The wild-type and mutant LeHB-1 gene sequences were PCR amplified using the pfu DNA polymerase (Promega), and a set of primers PP402/PP403 (wild type) or PP483/PP403 (mutant) (Table 1), respectively. The resultant PCR products were digested with PspOMI and EagI, and were then cloned into the ClaI/EagI sites in frame with the GFP sequences in the PVX/GFP vector (Wezel et al., 2002), to produce PVX/LeHB1::GFP and PVX/mLeHB1::GFP. RNA transcripts produced by in vitro transcription of PVX/LeHB1::GFP, PVX/mLeHB1::GFP and PVX/GFP, after linearization with SpeI, were needle-injected into the carpopodium of young tomato fruits (Lycopersicon esculentum cv.
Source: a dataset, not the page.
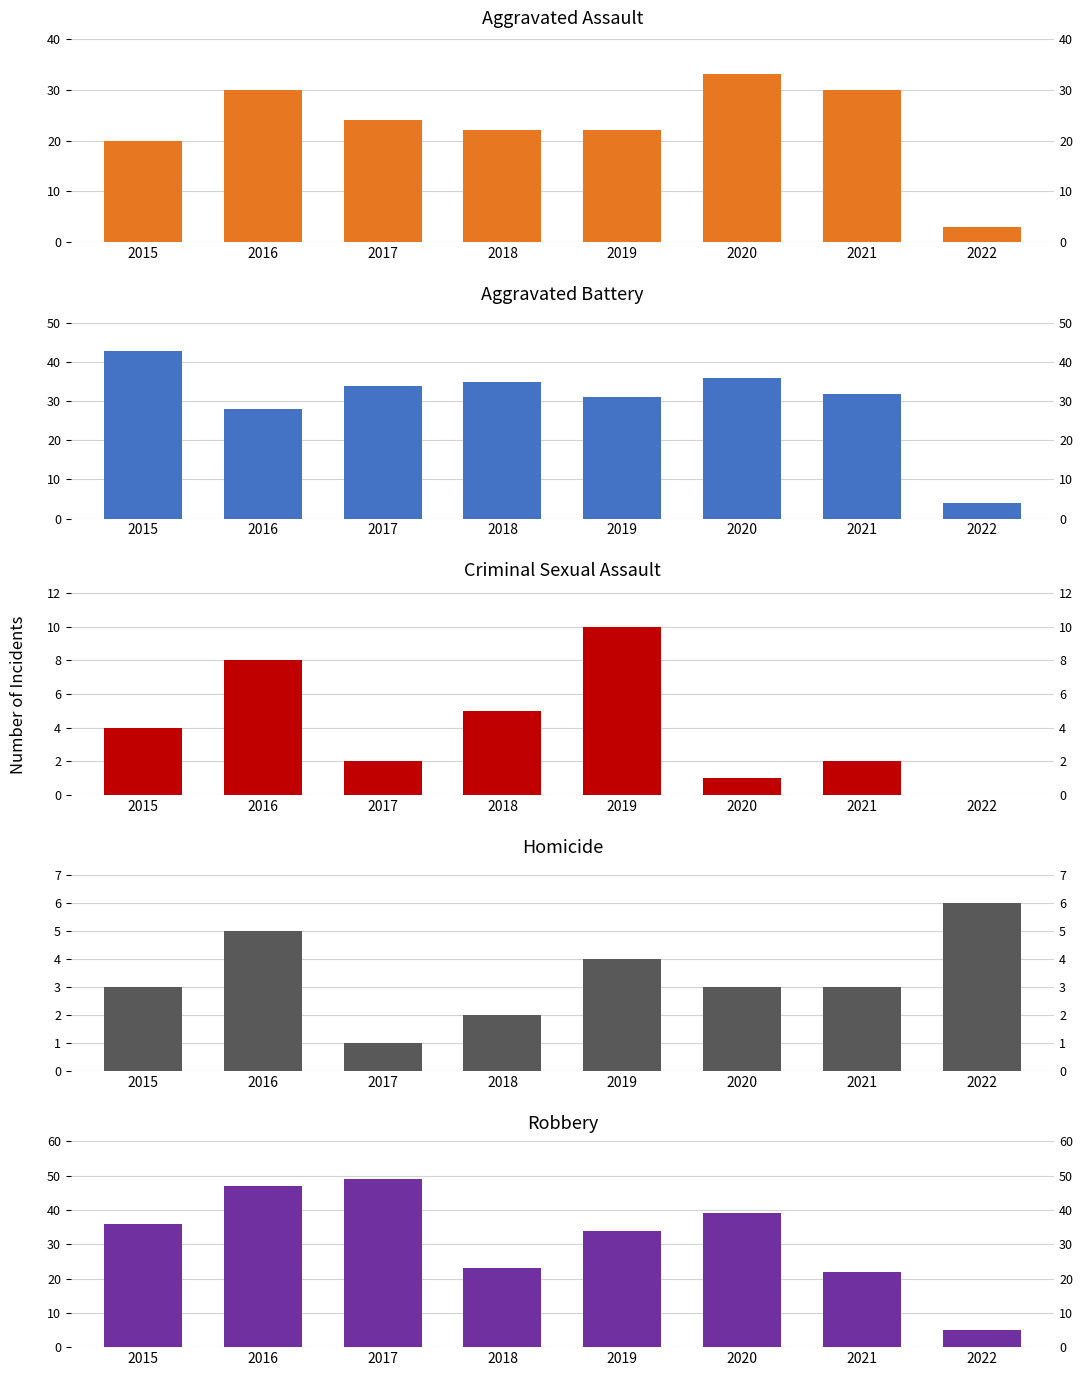

What is the total value across all series at 2019?

101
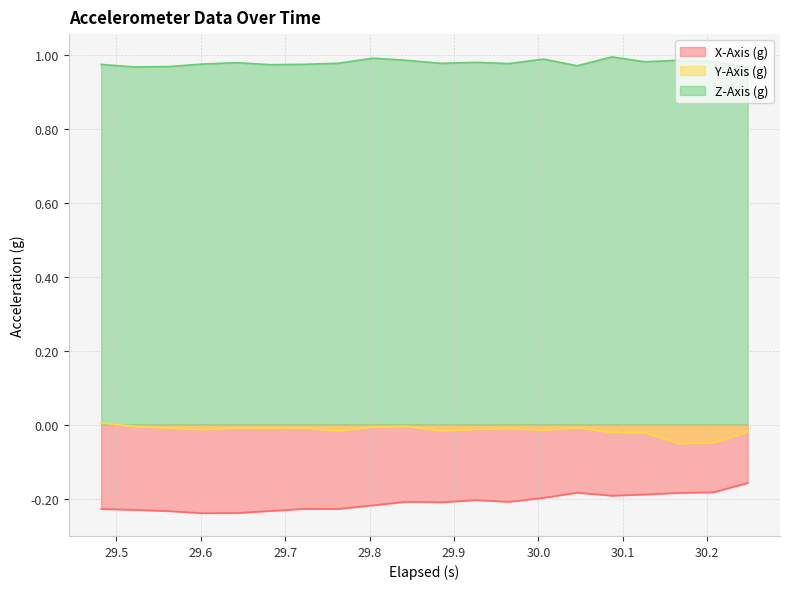

True or false: Y-Axis (g) and Z-Axis (g) cross at least once.

False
Ailsa Craig) attached to the plant (Manning et al., 2006). Injected fruits ranged from 2 mm to 4 cm in size on different trusses on the same plant, and on different plants. Within 2–4 weeks after injection, the VIGS-mediated effects on tomato ripening appeared. These and subsequent effects of viral transient LeHB-1 gene expression on flower and fruit development were then routinely examined, and were photographically recorded with a Nikon Coolpix 995 digital camera.


We thank D. Baulcombe for providing the original PVX vector. This work was in part supported by the UK Biotechnology and Biological Sciences Research Council (BBSRC) grant to DG, and by Warwick HRI-BBSRC core funding to YH.